What about demand-driven inflation? Here, we anticipate stickier conditions. Yes, growth is moderating which will lower aggregate demand somewhat. But the big surprise over the summer, contrary to widespread recessionary fears, has been global growth that remains relatively resilient, despite rising rates.
Why is this happening? In the 2010s, the need for consumers to repair balance sheets necessitated a far lower interest rate. An extended period of debt reduction, cleansing of excesses and overall financial system repair was needed. Today, we simply do not have the same economic and financial imbalances. The economy is on far firmer footing and several dynamics are different: a robust labour market, healthier consumer balance sheets and a well-capitalized banking system. Interest rate hikes have landed on a white-hot economy, not one balanced on the edge of recession.
Now, heightened demand is convincing executives that capital is worth outlaying — a sign that individual businesses are buying into their own prospects (even as they remain gloomy on the world economy and higher rates). In fact, shortages have quietly kickstarted a robust recovery in capital investment. This was the key missing ingredient in the post-2008 recovery and is crucial for lifting capacity, productivity and, ultimately, stabilizing inflation. Eventually, this will lead to stronger earnings and sustainably higher interest rates, even if growth decelerates for the next few quarters and central bankers can’t stick a soft landing (don’t hold your breath for it).
Make no mistake: inflation remains a real threat. The pathway of central bank hikes could yet cause more market carnage. But what if, reacting to the liftoff from zero rates, the bulk of the bear market has already occurred? A large market adjustment happened in the first half of 2022, pricing in lower earnings and higher inflation expectations. After the extreme levels of pessimism registered in June, it would not be rare for markets to climb the proverbial “wall of worry” from here. The bar has been set low to deliver positive surprises.

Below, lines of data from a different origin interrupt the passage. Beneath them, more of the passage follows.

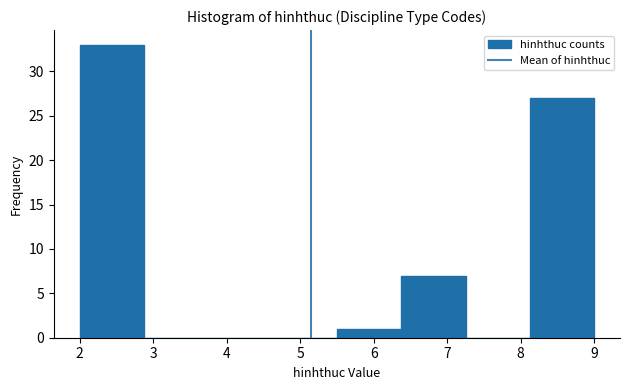

Reading left to right, transcribe this chart: for each bar, give the range it covers on the x-axis and its height. Neither the bar edges nor the heights are printed on the chart, so give them approximately, as read against the axes.

2.0 to 2.9: 33
2.9 to 3.8: 0
3.8 to 4.6: 0
4.6 to 5.5: 0
5.5 to 6.4: 1
6.4 to 7.3: 7
7.3 to 8.1: 0
8.1 to 9.0: 27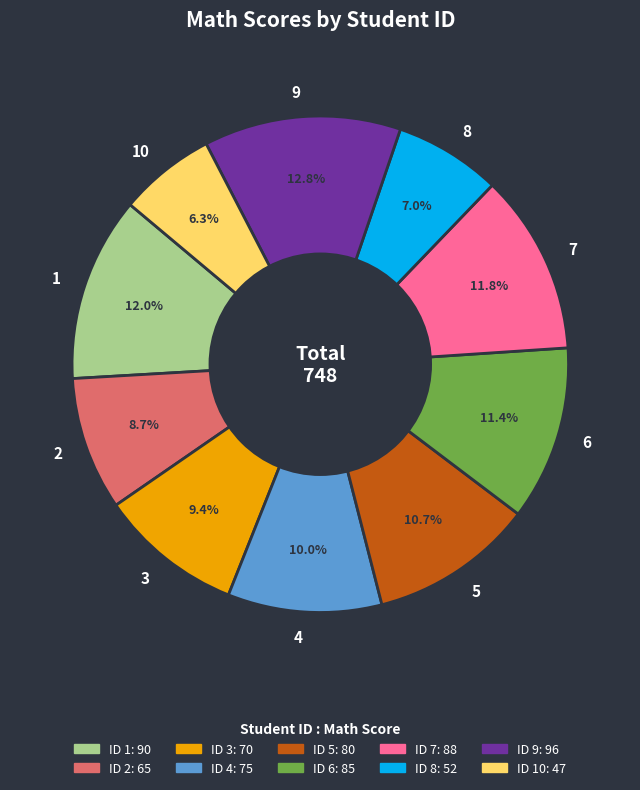

To the nearest percent, what percentage of the pie is 4?

10%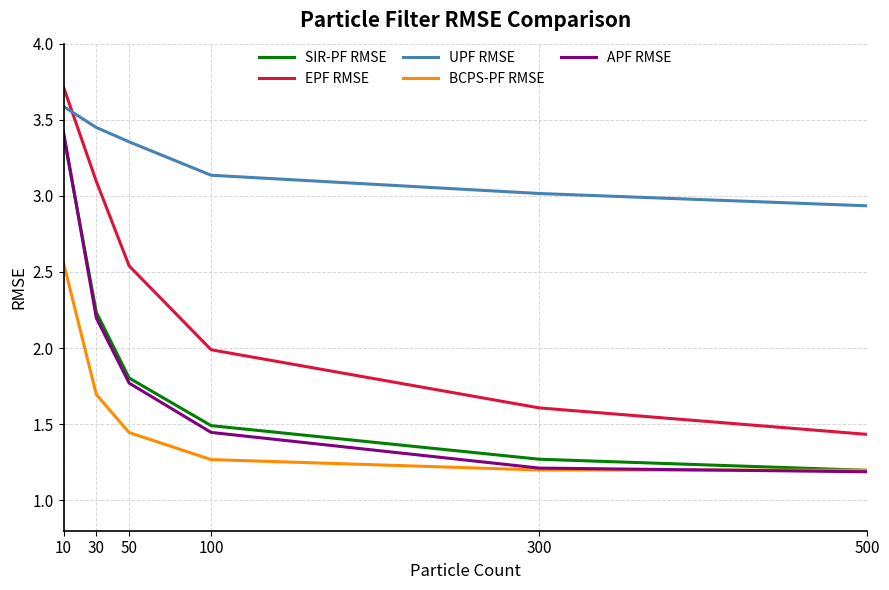

How many values in the UPF RMSE series are below 3?

1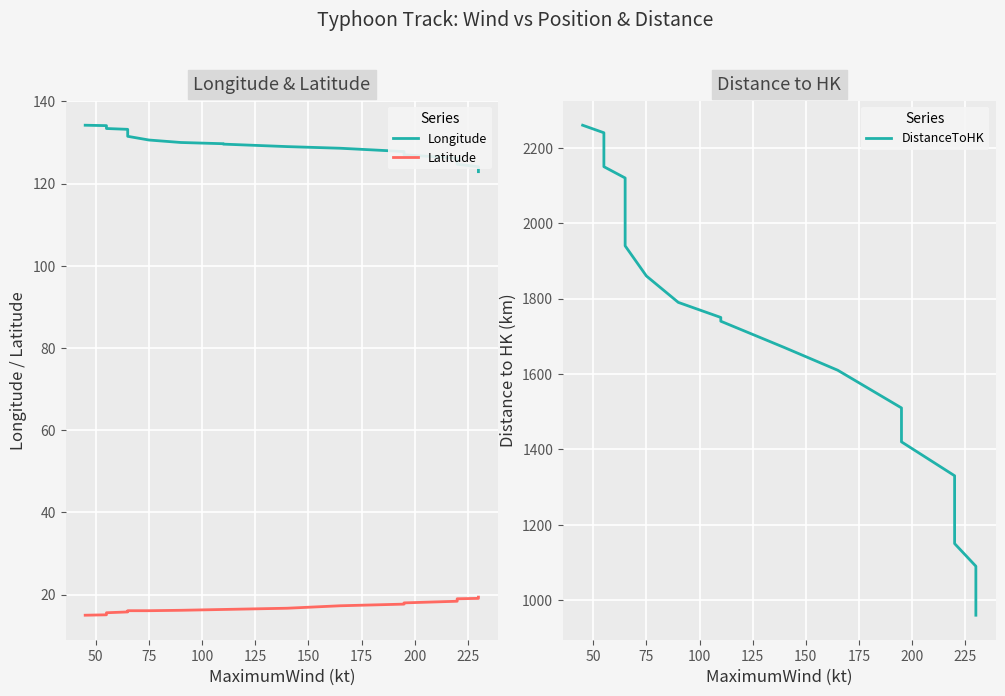

True or false: Latitude and DistanceToHK intersect in this chart.

False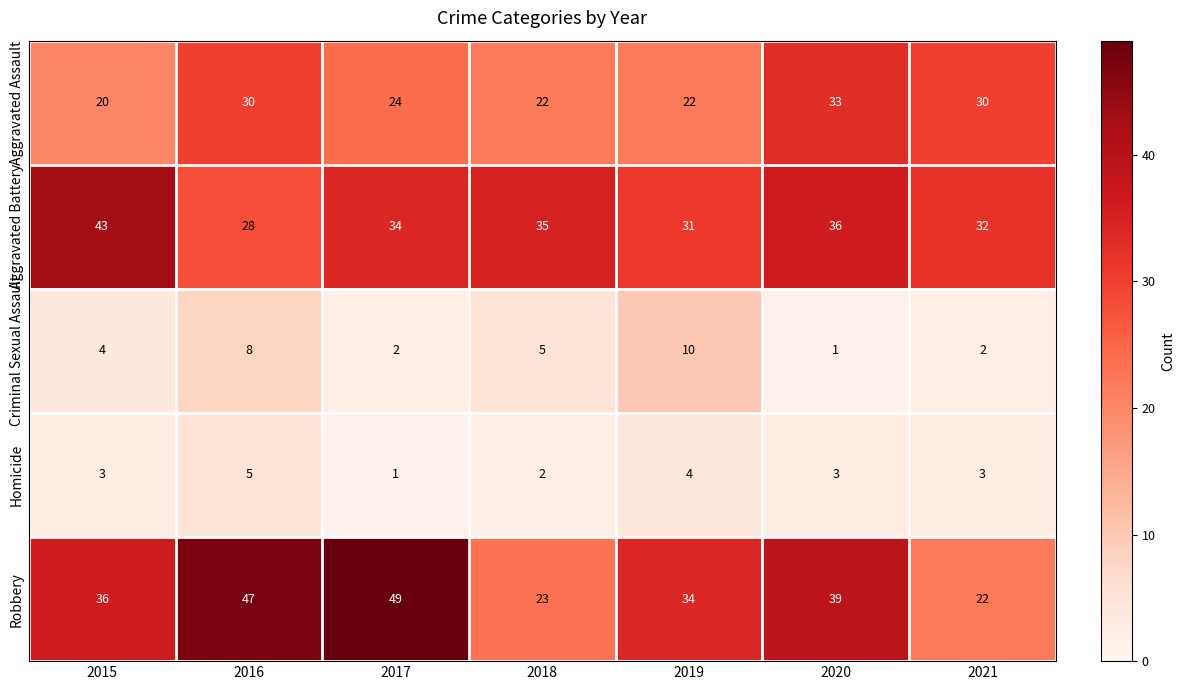

What is the total value across all series at 2016?

118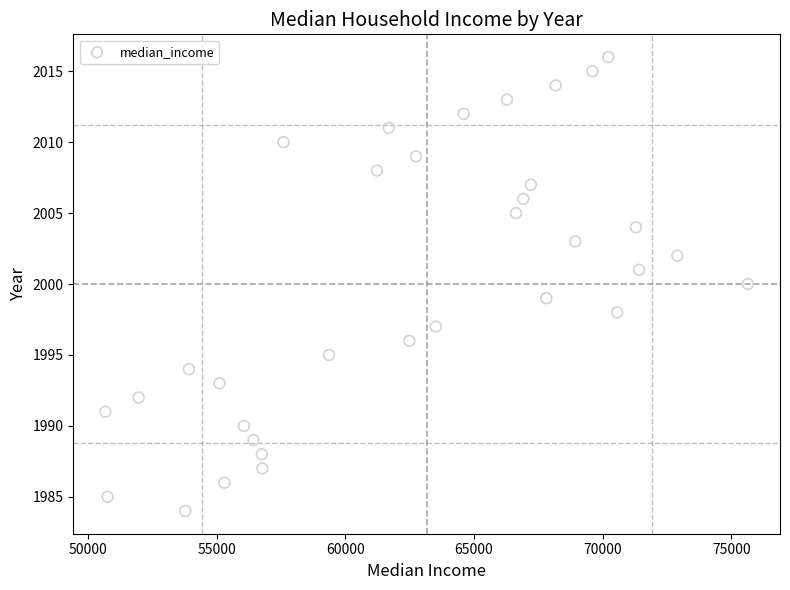

What is the range of Y values (max minus min)?

32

Yet there is a glaring dynamic in today’s market positioning. Investors, still enamoured with the narrow leadership of the last decade, continue to “buy the dip” in US growth and tech stocks and, mind-bogglingly to us, government bonds in the West. The real issue is that most investors remain anchored to the secular stagnation period after 2008. In other words, most simply do not believe we can ever escape low interest rates. And so, the world capital of hot money remains in the perceived safest country — the US; a region where a decade-long tear in the 2010s has led to lofty valuations and a swollen share of global stock market capitalization of over 60%, from a low of 45% (and, a level far above its roughly 25% of global GDP).
Comparatively, many investment classes that had struggled with chronically weak demand and dismal pricing power in the era of low inflation are primed for outperformance: international value stocks which trade on far lower multiples and far higher dividend yields, select resource-exporting emerging market equities and global sectors with pricing power (banks, industrials, healthcare).
Investors should feel relief with all of this. Having wandered through a desolate landscape of low yields over the last decade (feeling like an extra in a Mad Max movie), the world is now normalizing. Higher returns lie ahead — but only if investors reorient portfolios away from those investment classes that needed zero rates to thrive and towards those that have languished over the last decade.